The juxtaposition of the beautiful day with the ugly incident is another example of the motif of appearance versus reality. This motif is further developed with Amir's ambiguity toward religion — he's not sure if there's a God, but he says a prayer, rationalizing, "if there's a God, then He'll allow me to win." And Amir does win, though it is highly unlikely God played an active part in the victory. As usual, Hassan is focused on Amir. And, in an instant that may appear to be out of the ordinary, Amir includes Hassan in the victory. Yet, Hassan's inclusion is of a private nature. Hassan will not have the glory. And, as soon as the kite fight is won, Hassan is off to run the fallen kite for Amir. And Amir is going to take it from him. Hassan is also smiling as he takes off running, and Amir mentions that he will not see Hassan smile like that until twenty-six years later in a Polaroid picture.
After his victory, when Amir is searching for Hassan, the seemingly-defining moment of Amir's life takes place, and readers are shocked at the violence as well as at Amir's reaction. As shocking as it is, Amir's reaction is understandable, though. Amir is but a child, and a child of privilege, and not very strong physically, emotionally, or spiritually. But clearly, it is not the event, or Amir's actions during it, that are the focal point of the novel, but rather, Amir's response in the days, weeks, months, and years afterward. The Kite Runner is a bildungsroman, and unlike many protagonists, Amir's actions are hardly heroic.

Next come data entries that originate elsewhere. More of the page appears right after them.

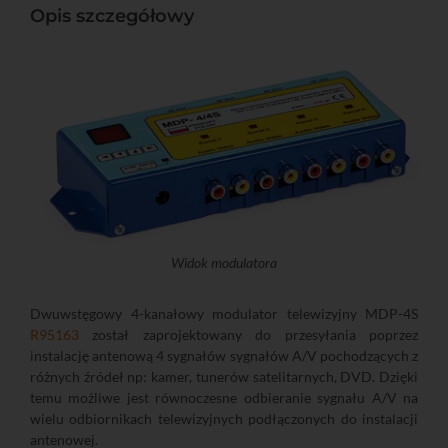
Opis szczegółowy
Widok modulatora
Dwuwstęgowy 4-kanałowy modulator telewizyjny MDP-4S
R95163
został zaprojektowany do przesyłania poprzez
instalację antenową 4 sygnałów sygnałów A/V pochodzących z
różnych źródeł np: kamer, tunerów satelitarnych, DVD. Dzięki
temu możliwe jest równoczesne odbieranie sygnału A/V na
wielu odbiornikach telewizyjnych podłączonych do instalacji
antenowej.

In Chapter 1, Amir alluded to his crouching in the alley in the winter of 1975, and initially it seems as though the event in the alley was going to be the climax of the plot. When that event occurs roughly one-third of the way into the novel, however, readers realize that it is not just the actual event itself that has had such an impact on Amir, but rather, that the aftermath and aftereffects of Amir's nonactions will play a much larger role in Amir's development. Amir ends the chapter with a statement of finality but, clearly, the effects of the event are far from over. And Amir may tell himself "And that was good," but the reader already knows that Amir is haunted by this event for more than the next quarter century. But it is not just Amir's inaction in the alley that haunts him — for Amir does something far worse in the chapters to come.